The Rise of At-Home Health Diagnostics

It’s been more than 35 years since the original at-home pregnancy tests came on the market. Since then, there has been a surge of home-testing options, driven by a fervid interest in wellness, expediency, cost-efficiency, convenience, and the ease made possible by technology.

The technology behind at-home diagnostics

Rapid test results came to fruition through lateral flow immunoassay (LFIA). Immunoassay is a technique to analyze and measure concentrated substances, such as antibodies and hormones. Lateral flow immunoassay is a diagnostic device that can be configured to work with a variety of liquid samples, including blood, urine, serum, and saliva. Lateral flow devices (LFDs) can take on different forms that are compact and simple to employ, such as a dipstick or a housed cassette. LFDs are engineered to be intuitive and can be operated with little training, so testing can be performed by a patient at home as easily as a technician in a laboratory or a health care practitioner in a clinic.

Drug testing

Home-use tests are instrumental in ascertaining the presence of drugs, including marijuana, opiates, cocaine, PCP, ecstasy, methadone, and oxycodone. Questions may arise like how accurate are at home drug tests for detecting opiates and other addictive substances. Accuracy can be assured when the tests are conducted properly. Here are a few tips for testing:

Disease testing

Direct-to-consumer health kits are available to identify markers for a range of conditions from sexually transmitted disease to colon cancer. Home-testing kits monitor blood glucose, blood pressure, and antibodies that indicate Lyme disease.
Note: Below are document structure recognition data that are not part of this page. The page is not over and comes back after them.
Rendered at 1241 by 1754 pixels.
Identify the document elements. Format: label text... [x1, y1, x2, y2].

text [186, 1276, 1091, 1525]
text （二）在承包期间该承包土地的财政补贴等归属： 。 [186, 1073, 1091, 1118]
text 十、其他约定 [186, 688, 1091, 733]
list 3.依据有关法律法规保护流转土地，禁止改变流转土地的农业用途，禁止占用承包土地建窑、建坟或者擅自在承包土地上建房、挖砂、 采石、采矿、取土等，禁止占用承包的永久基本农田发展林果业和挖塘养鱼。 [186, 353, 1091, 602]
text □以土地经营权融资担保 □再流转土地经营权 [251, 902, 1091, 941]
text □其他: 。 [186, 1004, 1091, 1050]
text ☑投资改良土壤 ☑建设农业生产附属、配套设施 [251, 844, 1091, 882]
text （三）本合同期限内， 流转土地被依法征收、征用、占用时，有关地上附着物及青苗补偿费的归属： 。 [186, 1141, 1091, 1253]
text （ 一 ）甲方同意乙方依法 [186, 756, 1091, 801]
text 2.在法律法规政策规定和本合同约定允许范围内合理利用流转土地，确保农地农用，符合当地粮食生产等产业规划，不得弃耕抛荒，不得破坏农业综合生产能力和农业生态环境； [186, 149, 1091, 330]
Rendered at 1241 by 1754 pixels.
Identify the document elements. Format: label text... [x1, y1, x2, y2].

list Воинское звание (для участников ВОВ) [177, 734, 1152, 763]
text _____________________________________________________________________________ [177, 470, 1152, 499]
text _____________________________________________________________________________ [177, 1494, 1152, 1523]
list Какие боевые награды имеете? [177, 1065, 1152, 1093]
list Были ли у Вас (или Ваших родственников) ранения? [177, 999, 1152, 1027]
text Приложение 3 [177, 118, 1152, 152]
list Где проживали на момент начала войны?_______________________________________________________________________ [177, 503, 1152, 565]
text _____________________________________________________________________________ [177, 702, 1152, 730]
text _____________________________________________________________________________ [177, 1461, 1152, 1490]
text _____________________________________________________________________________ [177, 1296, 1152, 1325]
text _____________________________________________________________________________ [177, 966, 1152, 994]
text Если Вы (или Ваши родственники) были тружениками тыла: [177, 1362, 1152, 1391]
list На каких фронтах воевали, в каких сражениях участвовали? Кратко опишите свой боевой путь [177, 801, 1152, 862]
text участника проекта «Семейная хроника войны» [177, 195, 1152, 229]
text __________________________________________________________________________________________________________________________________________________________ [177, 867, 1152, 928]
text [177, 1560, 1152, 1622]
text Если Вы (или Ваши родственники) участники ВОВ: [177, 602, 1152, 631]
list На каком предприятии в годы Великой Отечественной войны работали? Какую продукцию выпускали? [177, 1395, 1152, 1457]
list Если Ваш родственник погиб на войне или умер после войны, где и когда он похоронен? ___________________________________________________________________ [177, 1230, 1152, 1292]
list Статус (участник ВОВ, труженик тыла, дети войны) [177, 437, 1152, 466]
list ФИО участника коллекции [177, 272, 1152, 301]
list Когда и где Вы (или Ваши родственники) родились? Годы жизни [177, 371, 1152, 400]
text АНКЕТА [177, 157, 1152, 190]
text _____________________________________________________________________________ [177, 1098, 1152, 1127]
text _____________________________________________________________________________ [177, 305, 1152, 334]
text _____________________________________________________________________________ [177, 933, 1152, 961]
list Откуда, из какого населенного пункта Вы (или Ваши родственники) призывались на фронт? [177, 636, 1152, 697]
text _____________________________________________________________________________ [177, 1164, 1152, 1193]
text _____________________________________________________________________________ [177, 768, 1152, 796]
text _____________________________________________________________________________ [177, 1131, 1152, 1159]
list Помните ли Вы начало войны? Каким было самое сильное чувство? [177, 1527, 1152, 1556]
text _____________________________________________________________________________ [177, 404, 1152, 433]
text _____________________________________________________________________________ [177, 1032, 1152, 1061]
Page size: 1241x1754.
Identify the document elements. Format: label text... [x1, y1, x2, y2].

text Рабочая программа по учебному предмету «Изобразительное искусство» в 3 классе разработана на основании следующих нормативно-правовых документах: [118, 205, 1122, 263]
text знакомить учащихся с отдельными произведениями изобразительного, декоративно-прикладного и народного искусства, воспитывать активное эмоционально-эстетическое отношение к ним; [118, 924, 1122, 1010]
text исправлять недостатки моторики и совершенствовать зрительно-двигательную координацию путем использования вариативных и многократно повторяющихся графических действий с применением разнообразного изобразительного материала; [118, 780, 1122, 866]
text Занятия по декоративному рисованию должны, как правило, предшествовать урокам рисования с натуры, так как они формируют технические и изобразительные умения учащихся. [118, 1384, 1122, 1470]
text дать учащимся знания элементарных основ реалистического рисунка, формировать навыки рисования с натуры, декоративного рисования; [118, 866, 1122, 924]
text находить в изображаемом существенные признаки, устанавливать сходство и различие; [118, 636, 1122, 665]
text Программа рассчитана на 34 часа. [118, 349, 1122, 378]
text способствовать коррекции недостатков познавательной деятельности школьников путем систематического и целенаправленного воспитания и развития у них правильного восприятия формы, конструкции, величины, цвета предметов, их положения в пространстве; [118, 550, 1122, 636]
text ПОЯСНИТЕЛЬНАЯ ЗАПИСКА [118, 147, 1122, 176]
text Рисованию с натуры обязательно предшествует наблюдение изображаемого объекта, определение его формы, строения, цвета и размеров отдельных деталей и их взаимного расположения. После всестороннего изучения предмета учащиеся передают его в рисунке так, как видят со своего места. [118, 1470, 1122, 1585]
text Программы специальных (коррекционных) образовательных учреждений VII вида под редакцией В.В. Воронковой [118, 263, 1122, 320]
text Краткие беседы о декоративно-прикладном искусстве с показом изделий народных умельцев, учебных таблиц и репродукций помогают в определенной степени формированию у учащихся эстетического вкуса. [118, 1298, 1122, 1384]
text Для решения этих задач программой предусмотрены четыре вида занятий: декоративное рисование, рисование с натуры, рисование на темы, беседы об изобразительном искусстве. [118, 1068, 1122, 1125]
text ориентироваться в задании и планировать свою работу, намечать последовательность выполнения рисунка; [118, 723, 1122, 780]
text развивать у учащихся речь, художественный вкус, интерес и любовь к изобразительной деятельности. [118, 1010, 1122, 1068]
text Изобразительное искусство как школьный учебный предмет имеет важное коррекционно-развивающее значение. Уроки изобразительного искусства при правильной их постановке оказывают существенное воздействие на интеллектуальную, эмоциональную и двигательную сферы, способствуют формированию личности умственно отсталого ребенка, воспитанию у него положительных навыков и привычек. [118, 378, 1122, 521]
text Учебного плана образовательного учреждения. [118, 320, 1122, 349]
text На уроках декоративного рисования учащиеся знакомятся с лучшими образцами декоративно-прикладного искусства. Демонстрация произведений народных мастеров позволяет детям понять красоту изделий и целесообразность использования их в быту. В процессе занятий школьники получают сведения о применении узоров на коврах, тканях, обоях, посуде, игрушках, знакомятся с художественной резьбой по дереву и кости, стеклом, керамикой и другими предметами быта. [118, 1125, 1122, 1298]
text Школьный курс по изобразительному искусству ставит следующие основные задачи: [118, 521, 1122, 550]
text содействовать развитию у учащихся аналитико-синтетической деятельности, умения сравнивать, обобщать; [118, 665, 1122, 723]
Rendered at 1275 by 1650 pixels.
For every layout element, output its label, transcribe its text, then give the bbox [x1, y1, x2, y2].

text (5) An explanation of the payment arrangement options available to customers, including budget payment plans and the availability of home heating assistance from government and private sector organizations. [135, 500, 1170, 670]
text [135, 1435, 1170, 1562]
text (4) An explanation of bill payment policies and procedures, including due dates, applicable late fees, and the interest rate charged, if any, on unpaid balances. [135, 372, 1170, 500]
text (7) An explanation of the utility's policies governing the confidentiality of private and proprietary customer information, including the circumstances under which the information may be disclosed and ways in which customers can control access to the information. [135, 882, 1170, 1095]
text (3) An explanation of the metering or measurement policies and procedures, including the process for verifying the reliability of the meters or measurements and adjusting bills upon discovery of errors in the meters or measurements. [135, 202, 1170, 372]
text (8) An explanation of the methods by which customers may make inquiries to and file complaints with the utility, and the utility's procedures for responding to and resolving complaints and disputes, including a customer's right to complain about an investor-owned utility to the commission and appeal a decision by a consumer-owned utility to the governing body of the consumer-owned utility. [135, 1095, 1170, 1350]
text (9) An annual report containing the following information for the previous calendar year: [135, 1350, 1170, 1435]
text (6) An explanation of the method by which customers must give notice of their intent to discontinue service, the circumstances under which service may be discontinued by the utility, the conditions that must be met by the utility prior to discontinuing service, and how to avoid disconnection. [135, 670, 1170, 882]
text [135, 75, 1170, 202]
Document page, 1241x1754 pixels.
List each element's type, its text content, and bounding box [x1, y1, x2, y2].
Additionally, the American Association for Clinical Chemistry (AACC) program, Lab Tests Online, explains that “researchers have developed phone applications and device attachments that analyze blood, saliva and urine samples for cholesterol, HIV, tuberculosis, malaria, and other conditions. Eventually, home tests may be able to send the results directly to your health care provider in the same manner as a text message.”

Fitness trackers

Fitness devices are designed to align with an individual’s fitness level and goals. They serve to stimulate activity, drive consistency, and ultimately improve healthy behaviors. These fitness trackers may take the form of a watch, ring, bracelet, or clip-on with the capacity to track steps, distance, heart rate, and sleep patterns. Some devices have a built-in GPS.

Telemedicine

The American Academy of Family Physicians (AAFP) defines telemedicine as “the practice of medicine using technology to deliver care at a distance.” Telehealth is a broader term that does not necessarily involve clinical services. Telemedicine encompasses applications and services via video conferencing, smartphones, wireless devices, and other types of telecommunications. Electronic data transmitted to a health care practitioner enables remote monitoring of a patient’s condition.

Future of home health diagnostics

As people learn to trust the accuracy of at-home test kits and want to reap the benefits of testing and monitoring independently in the privacy of their own home, it is anticipated that the market will expand even further to meet the demand.